Pay TV: Leaking More Subs

Pay TV subscriber rolls continued to dwindle in the seasonally weak second quarter, as losses from telco-TV service providers continued to weigh heavily on the sector.

Meanwhile, continued improvements by cable operators and declines at content providers suggest a widening gap between cord-cutters and cord-shavers.

The pay TV industry lost 757,000 basic video subscribers in the second quarter, an increase from the 683,000 it lost in the same period last year, according to MoffettNathanson principal and senior analyst Craig Moffett. Including estimates from Dish Network’s Sling TV over-the-top service, the sector lost 708,000 subscribers in 2016 and 613,000 customers in 2015.

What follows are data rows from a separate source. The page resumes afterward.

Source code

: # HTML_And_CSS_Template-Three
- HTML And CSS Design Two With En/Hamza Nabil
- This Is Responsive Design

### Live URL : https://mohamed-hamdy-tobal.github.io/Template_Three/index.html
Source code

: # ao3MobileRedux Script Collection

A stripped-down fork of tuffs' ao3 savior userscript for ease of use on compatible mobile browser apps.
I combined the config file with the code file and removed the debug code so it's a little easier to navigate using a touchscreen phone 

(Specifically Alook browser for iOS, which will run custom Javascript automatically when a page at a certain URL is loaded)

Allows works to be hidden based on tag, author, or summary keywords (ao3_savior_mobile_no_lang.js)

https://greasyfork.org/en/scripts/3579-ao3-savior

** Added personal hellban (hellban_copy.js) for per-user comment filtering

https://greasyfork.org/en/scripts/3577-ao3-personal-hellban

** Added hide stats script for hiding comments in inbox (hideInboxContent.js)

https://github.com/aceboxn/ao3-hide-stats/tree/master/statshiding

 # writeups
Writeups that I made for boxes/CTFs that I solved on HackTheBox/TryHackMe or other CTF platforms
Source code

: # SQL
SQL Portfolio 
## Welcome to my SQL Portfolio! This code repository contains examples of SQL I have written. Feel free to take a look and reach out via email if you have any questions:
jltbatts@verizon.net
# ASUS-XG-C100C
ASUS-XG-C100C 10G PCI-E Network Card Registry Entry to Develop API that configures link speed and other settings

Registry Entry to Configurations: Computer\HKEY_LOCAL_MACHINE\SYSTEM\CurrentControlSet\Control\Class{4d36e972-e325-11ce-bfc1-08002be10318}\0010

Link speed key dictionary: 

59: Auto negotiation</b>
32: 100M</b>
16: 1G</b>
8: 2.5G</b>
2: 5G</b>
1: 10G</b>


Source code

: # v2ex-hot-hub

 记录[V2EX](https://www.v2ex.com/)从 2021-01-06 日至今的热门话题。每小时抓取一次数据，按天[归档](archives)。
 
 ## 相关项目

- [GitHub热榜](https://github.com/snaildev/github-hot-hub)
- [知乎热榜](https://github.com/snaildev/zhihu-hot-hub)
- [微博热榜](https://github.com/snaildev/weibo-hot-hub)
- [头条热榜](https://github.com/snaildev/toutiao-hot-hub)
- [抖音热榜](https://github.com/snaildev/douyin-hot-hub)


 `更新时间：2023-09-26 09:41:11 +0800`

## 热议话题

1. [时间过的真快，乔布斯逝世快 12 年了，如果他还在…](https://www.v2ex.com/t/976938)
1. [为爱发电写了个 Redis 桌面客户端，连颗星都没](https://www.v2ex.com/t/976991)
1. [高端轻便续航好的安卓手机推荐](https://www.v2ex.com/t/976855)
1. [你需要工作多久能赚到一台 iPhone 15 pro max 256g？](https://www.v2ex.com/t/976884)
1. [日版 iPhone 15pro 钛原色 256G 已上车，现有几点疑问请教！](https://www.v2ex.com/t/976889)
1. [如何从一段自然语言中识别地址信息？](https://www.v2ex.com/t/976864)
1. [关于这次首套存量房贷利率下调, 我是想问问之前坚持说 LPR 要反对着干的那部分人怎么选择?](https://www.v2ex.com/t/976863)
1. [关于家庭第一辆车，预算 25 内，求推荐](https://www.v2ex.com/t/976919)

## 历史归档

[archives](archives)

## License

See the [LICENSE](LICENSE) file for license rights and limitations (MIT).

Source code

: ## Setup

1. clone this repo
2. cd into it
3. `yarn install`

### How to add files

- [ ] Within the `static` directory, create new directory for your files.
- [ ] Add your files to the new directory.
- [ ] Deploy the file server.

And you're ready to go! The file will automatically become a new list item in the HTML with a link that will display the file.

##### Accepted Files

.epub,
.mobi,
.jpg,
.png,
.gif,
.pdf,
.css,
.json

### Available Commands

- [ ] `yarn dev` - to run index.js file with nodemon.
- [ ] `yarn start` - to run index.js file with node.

Cable continued to temper its customer declines: It shed 242,000 video customers in the period, nearly half the 404,000 it lost in the prior year. But telco-TV losses increased exponentially at 526,000 for the quarter, compared to a gain of 5,000 in the prior year.

Satellite-TV providers continued on their roller coaster ride, adding 12,000 in the period compared to a loss of 284,000 in the prior year. Exactly where those customers are going is a little murkier. There has generally been a straight line from multichannel video programming distributor (MVPD) losses to cord-cutting, but that path has become a little less clear over the past several quarters.

The Walt Disney Co. has shed more than 4 million subscribers over the past year, while content companies such as Discovery Communications and Time Warner Inc. have estimated subscriber losses of about 2%. Those figures are based on Nielsen data that doesn’t take into account over-the-top distributors (which could number about 800,000 subscribers via Moffett’s estimates) and skinny bundles from traditional and non-traditional sources.

“[H]ere’s what we do know. Cable is doing well. The telcos are doing badly. And satellite is mixed,” Moffett wrote in a note to clients.

BTIG media analyst Rich Greenfield, who has for years warned that OTT services are a real threat to the traditional MVPD subscriber base, sees the Q2 results as more evidence that the traditional pay TV model is eroding.

Though he doesn’t expect a wholesale collapse anytime soon, Greenfield wrote in a blog post that he sees the pay TV model getting slowly chipped away.

“Just a few years ago, the industry was adding video subs at a 1-2% rate; now the industry is losing 2% through cutting/shaving, not to mention the growing pressure from cord-nevers,” he wrote. Data suggests annual losses of 3, 4 or even 5% could become reality in the next few years, he added.

“It may not happen, but it certainly feels like the big TV bundle is becoming less and less important to consumers, given a poor price/value equation,” he wrote.

Moffett said telco TV’s erosion is due partly to the “perfect storm” of a strike at Verizon Communications, Frontier Communications’s initial problems in transitioning former Fios TV markets it bought earlier this year and AT&T’s conversion of U-verse TV subscribers to DirecTV.

Even considering those developments, telco TV’s reversal of fortune is extraordinary. Moffett noted that telco TV subscriptions have gone from a 6.1% increase to a 9.1% decline in just one year.

Cable operators continued to build on the momentum of past quarters. Comcast improved its video losses in Q2 to just 4,000 (compared to a loss of 69,000 in the prior year — its best second quarter in more than a decade), while Charter Communications lost 152,000 video customers in the period, better than the 170,000 it shed in Q2 2015. Cablevision, now part of Altice USA, lost just 2,000 subscribers for its best Q2 in four years.

“Can cable’s relative position get any better?” Morgan Stanley media analyst Ben Swinburne asked in a note to clients. He pointed to Charter’s improvements, adding that more are expected.

“[W]e think Charter’s best market share days remain ahead of it,” Swinburne wrote.

Pivotal Research Group CEO and senior media & communications analyst Jeff Wlodarczak said he believes cable’s momentum will continue at the expense of the telcos. “In the end, cable simply has a better mousetrap, which will become even more apparent in ’17 when cable inexpensively upgrades its network for DOCSIS 3.1 and its 1 [Gigabit-per-second]-plus potential download speeds,” he wrote in a note to clients.